Uma semana após a demissão do comissário europeu John Dalli, continuam a crescer as suspeitas de conspiração contra ele, numa altura em que se preparava para apresentar um texto de grande severidade em relação aos produtos de tabaco. A um alegado tráfico de influências, acrescenta-se um estranho caso de assalto à sede dos ativistas antitabagistas.

Publicado em 26 Outubro 2012 às 14:23

É um enredo digno de John Le Carré, que pode tornar-se uma fonte de embaraço para o presidente da Comissão Europeia, José Manuel Durão Barroso, pois envolve grupos de pressão, "big money" e agora também manobras de bastidores.

Segundo um inquérito do OLAF (Organismo europeu de Luta Antifraude), um tal Zammit Silvio, empresário maltês, teria proposto à Swedish Match, fabricante sueco de charutos e tabaco de mascar, que interviesse numa modificação do projeto de diretiva em curso sobre o tabaco, em troca de um envelope com... €60 milhões. O relatório do OLAF foi enviado a Durão Barroso em 15 de outubro. A 16, a Comissão Europeia anunciou em comunicado de imprensa que o comissário John Dalli, responsável pela legislação sobre tabaco, "apresentou a demissão", no seguimento desta investigação. Em 17 de outubro, a Comissão Europeia abriu o gabinete de imprensa – facto de enorme raridade – ao diretor-geral do OLAF, Giovanni Kessler, para fornecer pormenores sobre esta investigação aos correspondentes europeus.

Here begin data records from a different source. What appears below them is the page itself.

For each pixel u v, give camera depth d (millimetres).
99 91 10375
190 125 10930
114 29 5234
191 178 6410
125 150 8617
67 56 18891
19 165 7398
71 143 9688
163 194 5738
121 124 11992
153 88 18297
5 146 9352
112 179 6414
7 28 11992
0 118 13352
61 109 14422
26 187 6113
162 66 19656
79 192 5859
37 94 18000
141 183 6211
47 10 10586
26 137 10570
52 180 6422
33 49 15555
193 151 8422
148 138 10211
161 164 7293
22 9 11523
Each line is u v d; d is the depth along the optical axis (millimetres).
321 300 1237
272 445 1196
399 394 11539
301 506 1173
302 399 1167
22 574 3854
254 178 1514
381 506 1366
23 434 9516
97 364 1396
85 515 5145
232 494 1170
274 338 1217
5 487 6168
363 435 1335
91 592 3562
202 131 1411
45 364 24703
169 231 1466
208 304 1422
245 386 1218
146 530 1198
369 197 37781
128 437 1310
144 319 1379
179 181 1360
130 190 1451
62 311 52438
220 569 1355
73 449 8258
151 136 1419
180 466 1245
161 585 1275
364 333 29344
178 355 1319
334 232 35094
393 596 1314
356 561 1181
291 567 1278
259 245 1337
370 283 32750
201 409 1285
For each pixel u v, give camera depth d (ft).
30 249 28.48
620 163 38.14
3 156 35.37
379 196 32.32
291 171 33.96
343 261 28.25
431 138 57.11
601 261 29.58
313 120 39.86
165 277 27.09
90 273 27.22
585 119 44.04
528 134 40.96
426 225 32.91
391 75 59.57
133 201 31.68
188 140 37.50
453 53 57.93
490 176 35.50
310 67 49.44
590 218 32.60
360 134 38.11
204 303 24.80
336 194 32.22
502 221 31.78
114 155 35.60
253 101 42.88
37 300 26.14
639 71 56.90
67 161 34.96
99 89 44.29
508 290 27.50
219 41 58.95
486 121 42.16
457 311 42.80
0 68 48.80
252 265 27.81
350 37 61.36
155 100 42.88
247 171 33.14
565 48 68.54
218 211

Suspensão da diretiva por tempo indefinido

Como consequência imediata desta demissão, a adoção do projeto de diretiva sobre os produtos do tabaco pela Comissão Europeia foi suspensa por tempo indeterminado, por falta de um comissário que assuma a sua "responsabilidade política". Ora, o texto devia entrar, em 22 de outubro, na fase final de preparação, para adoção nas semanas seguintes.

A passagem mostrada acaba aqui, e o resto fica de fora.